The individual mandate that is causing all the hoopla was first proposed by the Heritage Foundation in 1989. It was also part of the Republicans response to the Clinton health initiative in 1994. Finally, the original bill for health reform had strong bi-partisan support. Put another way, it was included as part of the bill because it was thought (rationally) that because they proposed it, they'd support it. Either they were incredibly stupid regarding its constitutionality, or they, too thought it was constitutional for most of that time. And in case you're wondering, most constitutional professors think its constitutional.
Over the last few days, Wonkblog at the Washington Post (and Ezra Klein in particular) has done a great job of highlighting some of the issues involved and explaining how we got here. First, here are some basic facts about the bill as it currently stands:
By 2022, the Congressional Budget Office estimates (pdf) the Affordable Care Act will have extended coverage to 33 million Americans who would otherwise be uninsured.
2. Families making less than 133 percent of the poverty line — that’s about $29,000 for a family of four — will be covered through Medicaid. Between 133 percent and 400 percent of the poverty line — $88,000 for a family of four – families will get tax credits on a sliding scale to help pay for private insurance.
3. For families making less than 400 percent of the poverty line, premiums are capped. So, between 150% and 200% of the poverty line, for instance, families won’t have to pay more than 6.3 percent of their income in premiums. Between 300 percent and 400 percent, they won’t have to pay more than 9.5 percent. This calculator from the Kaiser Family Foundation will let you see the subsidies and the caps for different families at different income levels.
4. When the individual mandate is fully phased-in, those who can afford coverage — which is defined as insurance costing less than 8 percent of their annual income — but choose to forgo it will have to pay either $695 or 2.5 percent of the annual income, whichever is greater.
5. Small businesses that have fewer than 10 employees, average wages beneath $25,000, and that provide insurance for their workers will get a 50 percent tax credit on their contribution. The tax credit reaches up to small businesses with up to 50 employees and average wages of $50,000, though it gets smaller as the business get bigger and richer. The credit lasts for two years, though many think Congress will be pressured to extend it, which would raise the long-term cost of the legislation.
6. Insurance companies are not allowed to discriminated based on preexisting conditions. They are allowed to discriminate based “on age (limited to 3 to 1 ratio), premium rating area, family composition, and tobacco use (limited to 1.5. to 1 ratio).”
7. Starting in 2018, the law imposes a 35 percent tax on employer-provided health plans that exceed $10,200 for individual coverage and $27,500 for family coverage. The idea is a kind of roundabout second-best to capping the tax code’s (currently unlimited) deduction for employer-provided heath insurance. The policy idea is to give employers that much more reason to avoid expensive insurance policies and thus give insurers that much more reason to hold costs down.
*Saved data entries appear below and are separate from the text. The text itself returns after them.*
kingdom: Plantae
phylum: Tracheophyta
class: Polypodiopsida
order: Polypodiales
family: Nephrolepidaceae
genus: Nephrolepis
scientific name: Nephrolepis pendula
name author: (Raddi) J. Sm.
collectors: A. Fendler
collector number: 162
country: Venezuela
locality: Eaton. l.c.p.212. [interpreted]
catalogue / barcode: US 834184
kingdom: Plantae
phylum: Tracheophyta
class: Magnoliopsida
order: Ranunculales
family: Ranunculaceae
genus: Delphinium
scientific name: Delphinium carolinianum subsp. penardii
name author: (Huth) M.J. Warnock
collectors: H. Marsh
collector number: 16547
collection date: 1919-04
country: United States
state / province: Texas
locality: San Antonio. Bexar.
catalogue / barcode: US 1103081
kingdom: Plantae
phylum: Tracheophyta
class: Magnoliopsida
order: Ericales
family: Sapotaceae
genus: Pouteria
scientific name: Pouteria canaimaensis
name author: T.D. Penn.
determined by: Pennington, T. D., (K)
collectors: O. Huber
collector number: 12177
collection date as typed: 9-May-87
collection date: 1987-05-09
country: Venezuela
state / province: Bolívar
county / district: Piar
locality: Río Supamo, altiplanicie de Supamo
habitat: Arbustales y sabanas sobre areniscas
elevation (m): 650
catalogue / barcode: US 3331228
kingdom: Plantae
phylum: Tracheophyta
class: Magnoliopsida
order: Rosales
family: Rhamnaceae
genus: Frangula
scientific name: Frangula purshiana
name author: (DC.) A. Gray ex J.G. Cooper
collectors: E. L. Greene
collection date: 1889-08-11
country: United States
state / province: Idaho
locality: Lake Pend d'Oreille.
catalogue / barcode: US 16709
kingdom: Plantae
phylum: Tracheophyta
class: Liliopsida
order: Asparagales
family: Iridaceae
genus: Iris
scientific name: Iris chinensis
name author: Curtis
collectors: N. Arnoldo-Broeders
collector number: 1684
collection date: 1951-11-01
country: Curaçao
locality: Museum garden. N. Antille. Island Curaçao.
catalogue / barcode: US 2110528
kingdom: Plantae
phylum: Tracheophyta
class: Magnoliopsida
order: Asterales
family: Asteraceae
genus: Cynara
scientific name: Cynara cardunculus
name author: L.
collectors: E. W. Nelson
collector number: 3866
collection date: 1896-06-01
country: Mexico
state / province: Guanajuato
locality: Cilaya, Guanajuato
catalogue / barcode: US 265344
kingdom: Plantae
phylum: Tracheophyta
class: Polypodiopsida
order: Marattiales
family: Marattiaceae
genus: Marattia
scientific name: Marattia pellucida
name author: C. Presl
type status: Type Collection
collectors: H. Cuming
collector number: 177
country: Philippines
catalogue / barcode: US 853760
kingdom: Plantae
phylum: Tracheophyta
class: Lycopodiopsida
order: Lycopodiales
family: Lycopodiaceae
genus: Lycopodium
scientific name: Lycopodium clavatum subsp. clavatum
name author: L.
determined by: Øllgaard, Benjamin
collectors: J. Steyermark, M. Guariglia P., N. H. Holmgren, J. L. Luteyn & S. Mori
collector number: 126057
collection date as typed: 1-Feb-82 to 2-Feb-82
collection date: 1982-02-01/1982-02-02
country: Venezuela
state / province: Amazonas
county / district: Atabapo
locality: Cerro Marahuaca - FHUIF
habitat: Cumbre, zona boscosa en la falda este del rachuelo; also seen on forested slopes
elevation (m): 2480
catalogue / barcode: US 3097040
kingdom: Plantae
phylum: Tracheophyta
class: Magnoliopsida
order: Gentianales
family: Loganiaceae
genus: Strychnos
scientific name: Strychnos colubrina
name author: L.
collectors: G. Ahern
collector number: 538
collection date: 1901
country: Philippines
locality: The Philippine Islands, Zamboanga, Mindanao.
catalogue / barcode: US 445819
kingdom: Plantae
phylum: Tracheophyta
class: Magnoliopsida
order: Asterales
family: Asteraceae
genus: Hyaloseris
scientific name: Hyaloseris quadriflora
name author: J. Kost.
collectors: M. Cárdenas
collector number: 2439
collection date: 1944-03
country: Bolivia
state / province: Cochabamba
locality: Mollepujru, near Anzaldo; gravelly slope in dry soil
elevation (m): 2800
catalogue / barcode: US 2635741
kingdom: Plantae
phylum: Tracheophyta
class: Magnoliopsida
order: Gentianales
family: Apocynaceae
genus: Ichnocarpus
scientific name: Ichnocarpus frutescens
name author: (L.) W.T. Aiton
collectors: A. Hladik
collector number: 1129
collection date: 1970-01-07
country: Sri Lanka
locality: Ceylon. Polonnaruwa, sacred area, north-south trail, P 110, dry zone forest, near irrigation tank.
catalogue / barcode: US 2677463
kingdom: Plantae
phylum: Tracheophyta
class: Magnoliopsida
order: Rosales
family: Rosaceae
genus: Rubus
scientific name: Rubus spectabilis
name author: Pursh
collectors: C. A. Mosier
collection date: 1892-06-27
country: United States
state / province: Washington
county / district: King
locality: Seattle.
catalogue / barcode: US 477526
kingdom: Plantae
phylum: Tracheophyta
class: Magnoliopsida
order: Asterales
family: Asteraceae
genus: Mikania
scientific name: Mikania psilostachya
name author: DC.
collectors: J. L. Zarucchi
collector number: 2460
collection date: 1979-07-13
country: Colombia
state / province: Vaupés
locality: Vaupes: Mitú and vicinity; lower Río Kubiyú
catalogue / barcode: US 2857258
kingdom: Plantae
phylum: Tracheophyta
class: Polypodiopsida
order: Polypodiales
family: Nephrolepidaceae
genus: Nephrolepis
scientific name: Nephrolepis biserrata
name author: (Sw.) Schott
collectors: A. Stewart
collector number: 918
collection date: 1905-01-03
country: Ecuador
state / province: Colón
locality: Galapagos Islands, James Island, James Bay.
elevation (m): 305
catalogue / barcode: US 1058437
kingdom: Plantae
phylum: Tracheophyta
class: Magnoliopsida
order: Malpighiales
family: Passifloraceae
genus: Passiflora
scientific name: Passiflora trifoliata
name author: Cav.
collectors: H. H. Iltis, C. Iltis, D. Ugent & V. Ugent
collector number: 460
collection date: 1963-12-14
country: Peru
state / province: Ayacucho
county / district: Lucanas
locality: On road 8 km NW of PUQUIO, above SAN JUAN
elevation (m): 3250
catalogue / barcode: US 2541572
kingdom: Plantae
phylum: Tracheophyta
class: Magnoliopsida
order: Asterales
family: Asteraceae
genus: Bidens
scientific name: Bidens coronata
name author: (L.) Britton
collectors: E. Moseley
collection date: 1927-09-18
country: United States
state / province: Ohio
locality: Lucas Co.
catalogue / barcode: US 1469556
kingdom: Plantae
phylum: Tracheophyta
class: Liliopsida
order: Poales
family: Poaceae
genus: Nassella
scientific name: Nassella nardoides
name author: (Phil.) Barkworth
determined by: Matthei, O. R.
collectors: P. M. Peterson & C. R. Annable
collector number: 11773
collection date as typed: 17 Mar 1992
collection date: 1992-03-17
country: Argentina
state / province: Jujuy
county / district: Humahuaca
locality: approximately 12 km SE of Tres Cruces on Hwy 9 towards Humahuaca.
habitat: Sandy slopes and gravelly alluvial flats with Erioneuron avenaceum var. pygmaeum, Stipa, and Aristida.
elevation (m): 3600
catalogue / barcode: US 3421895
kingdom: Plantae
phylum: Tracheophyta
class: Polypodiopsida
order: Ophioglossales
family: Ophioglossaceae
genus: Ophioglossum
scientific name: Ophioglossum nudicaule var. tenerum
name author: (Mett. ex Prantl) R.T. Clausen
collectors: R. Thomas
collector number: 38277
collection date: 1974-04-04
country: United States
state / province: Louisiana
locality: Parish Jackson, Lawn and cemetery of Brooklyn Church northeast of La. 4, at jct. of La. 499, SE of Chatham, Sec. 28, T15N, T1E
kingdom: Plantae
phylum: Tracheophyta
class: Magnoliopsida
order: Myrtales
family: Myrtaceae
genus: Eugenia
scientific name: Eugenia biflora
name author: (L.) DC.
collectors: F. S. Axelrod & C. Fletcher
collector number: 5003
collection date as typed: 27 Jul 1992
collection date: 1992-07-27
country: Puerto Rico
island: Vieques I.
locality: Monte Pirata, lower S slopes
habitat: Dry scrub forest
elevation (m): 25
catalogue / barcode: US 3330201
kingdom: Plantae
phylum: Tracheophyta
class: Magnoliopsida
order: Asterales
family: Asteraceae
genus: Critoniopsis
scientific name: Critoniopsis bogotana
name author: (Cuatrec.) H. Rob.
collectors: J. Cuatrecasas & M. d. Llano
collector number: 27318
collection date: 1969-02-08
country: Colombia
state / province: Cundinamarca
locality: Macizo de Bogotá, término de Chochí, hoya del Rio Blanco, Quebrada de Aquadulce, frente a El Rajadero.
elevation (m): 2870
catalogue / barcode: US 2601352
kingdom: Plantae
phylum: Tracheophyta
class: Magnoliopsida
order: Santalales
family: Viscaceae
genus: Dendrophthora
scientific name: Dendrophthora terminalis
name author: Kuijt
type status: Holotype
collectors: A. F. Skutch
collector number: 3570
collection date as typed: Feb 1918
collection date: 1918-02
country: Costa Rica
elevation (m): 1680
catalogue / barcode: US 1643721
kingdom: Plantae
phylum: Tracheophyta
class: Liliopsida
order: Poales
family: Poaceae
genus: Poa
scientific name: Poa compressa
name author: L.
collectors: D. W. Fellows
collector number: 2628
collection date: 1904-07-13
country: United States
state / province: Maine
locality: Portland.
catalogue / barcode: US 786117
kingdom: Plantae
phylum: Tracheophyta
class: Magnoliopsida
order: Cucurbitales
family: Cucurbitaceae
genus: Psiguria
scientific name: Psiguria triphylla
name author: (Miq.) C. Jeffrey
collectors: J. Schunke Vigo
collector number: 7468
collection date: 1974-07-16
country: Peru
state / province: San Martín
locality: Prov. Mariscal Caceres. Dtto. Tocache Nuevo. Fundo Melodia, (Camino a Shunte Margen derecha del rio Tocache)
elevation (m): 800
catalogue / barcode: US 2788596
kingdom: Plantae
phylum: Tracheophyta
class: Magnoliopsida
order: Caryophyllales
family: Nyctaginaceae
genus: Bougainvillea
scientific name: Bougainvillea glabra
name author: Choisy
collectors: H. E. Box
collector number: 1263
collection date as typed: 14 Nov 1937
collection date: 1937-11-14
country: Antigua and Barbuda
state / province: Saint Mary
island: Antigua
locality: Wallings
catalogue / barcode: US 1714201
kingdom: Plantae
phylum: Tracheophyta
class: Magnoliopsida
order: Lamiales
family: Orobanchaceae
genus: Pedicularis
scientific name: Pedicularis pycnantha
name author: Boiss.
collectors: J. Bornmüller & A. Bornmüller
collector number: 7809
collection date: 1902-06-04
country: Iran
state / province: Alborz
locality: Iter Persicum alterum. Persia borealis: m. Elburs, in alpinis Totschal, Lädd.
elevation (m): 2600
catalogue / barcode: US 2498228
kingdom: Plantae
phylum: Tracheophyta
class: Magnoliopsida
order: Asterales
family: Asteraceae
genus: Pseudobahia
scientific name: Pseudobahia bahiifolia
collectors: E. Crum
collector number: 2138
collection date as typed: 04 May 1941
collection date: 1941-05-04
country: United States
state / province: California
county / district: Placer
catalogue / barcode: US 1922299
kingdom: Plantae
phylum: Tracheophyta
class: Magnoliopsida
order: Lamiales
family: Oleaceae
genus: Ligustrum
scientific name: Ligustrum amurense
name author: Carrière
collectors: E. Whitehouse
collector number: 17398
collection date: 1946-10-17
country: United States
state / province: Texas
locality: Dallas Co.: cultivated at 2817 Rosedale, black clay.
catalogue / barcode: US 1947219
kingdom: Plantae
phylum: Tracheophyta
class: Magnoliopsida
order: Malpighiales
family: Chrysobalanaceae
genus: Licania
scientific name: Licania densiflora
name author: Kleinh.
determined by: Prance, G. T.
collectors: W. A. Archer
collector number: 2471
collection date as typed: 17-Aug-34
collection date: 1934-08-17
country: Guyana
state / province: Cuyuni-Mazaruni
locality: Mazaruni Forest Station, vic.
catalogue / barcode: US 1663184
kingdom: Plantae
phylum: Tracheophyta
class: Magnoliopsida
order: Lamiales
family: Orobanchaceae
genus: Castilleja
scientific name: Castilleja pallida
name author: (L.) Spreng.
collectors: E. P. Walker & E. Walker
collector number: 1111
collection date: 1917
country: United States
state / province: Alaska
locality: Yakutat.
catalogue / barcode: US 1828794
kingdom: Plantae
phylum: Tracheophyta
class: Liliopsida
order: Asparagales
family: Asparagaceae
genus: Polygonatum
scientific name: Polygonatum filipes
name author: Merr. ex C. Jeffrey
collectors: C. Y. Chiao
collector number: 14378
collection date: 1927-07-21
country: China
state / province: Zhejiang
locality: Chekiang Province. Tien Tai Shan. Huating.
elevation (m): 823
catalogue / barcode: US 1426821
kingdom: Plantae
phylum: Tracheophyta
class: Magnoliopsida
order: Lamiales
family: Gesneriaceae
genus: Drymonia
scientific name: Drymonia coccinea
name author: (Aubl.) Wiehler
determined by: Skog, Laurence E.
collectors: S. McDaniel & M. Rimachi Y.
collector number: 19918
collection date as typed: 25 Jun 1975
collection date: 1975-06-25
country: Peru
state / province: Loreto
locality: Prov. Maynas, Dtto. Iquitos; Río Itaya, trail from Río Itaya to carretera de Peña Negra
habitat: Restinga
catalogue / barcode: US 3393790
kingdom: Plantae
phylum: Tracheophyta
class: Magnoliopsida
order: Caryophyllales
8. The law requires insurers to spend between 80 and 85 percent of every premium dollar on medical care (as opposed to administration, advertising, etc). If insurers exceed this threshold, they have to rebate the excess to their customers. This policy is already in effect, and insurers are expected to rebate $1.1 billion this year.
9. The law is expected to spend a bit over $1 trillion in the next 10 years. The law’s spending cuts — many of which fall on Medicare — and tax increases are expected to either save or raise a bit more than that, which is why the Congressional Budget Office estimates that it will slightly reduce the deficit. (There’s been some confusion on this point lately, but no, the CBO has not changed its mind about this.) As time goes on, the savings are projected to grow more quickly than the spending, and CBO expects that the law will cut the deficit by around a trillion dollars in its second decade.
10. In recent years, health-care costs have slowed dramatically. Much of this is likely due to the recession. Some of it may just be chance. But there’s also evidence that the law has accelerated changes in the way the medical system delivers care, as providers prepare for the law’s efforts to move from fee-for-service to quality-based payments.
11. The law’s long-term success at controlling costs will likely hinge on its efforts to change the way health care is delivered, most of which have gotten very little attention. They include everything from encouraging Accountable Care Organizations to spreading medical homes to penalizing hospitals with high rates of preventable infections to creating an independent board able to quickly implement new reforms through the Medicare system.
It's complicated law because it's a complicated area of the economy that is really quirky. There is no simple way to solve this. That's why it was 2700 pages when passes.